New South Wales and Victoria have announced near-identical plans to slow the spread of Covid as students return to classrooms next week with both states relying on rapid antigen tests (RATs) in the first month.

The NSW premier, Dominic Perrottet, and the Victorian premier, Daniel Andrews, outlined their state plans on Sunday acknowledging they had collaborated so the two biggest jurisdictions were in sync.

The leaders agreed that getting students back into the classroom after two years of disrupted learning was a priority despite the Omicron wave sweeping across Australia.

Perrottet said that some students had spent a quarter of their schooling at home.

“What is most important about this approach is that it allows students to enjoy all aspects of their schooling in a safe and sensible way,” he said.

Here we outline how the NSW and Victoria plans are similar, where they differ, and what we are still waiting to learn.

What is the same?

Twice-weekly testing with RATs

Both states will provide staff and students with enough rapid antigen tests to facilitate twice-weekly surveillance testing during the first four weeks of term one.

In NSW, Perrottet announced the state government would provide more than 12m RATs to over 3,150 government and non-government schools and also early childhood centre staff.

Schools should receive the first 6m tests by Wednesday ready to be distributed to parents.

In Victoria, Andrews said a total 14m RATs would be delivered across the coming weeks. He said 6.6m tests will be at school by the time classes start back next week.

In contrast to NSW, Andrews said that there will also be enough RATs to allow students and staff at specialist schools to test for the virus every day to better protect medically vulnerable children against severe illness.

Andrews warned that there will be cases in schools but he said surveillance testing was about “finding as many cases as we can and shutting down those chains of transmission”.

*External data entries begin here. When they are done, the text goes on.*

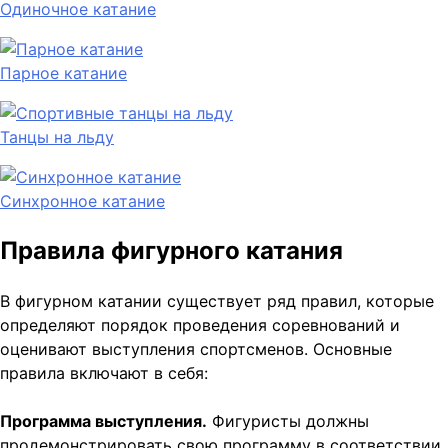
Одиночное катание
Парное катание
Танцы на льду
Синхронное катание
Правила фигурного катания
В фигурном катании существует ряд правил, которые
определяют порядок проведения соревнований и
оценивают выступления спортсменов. Основные
правила включают в себя:
Программа выступления.
Фигуристы должны
продемонстрировать свою программу в соответствии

“We have to get schools back. Once they get back, given how much Omicron is in the community, there will be cases,” the Victorian premier said.

No contact tracing

Schools will no longer close in NSW or Victoria if a student tests positive for the virus – and there will be no contact tracing for students or staff.

The Victorian deputy premier, James Merlino, told reporters “the approach in schools and kindergartens will be in line with any communicable disease” – a sentiment echoed by his NSW counterparts.

Parents of children who test positive for Covid in NSW or Victoria will need to keep the child at home, let the school know, and report the case to their state health authority.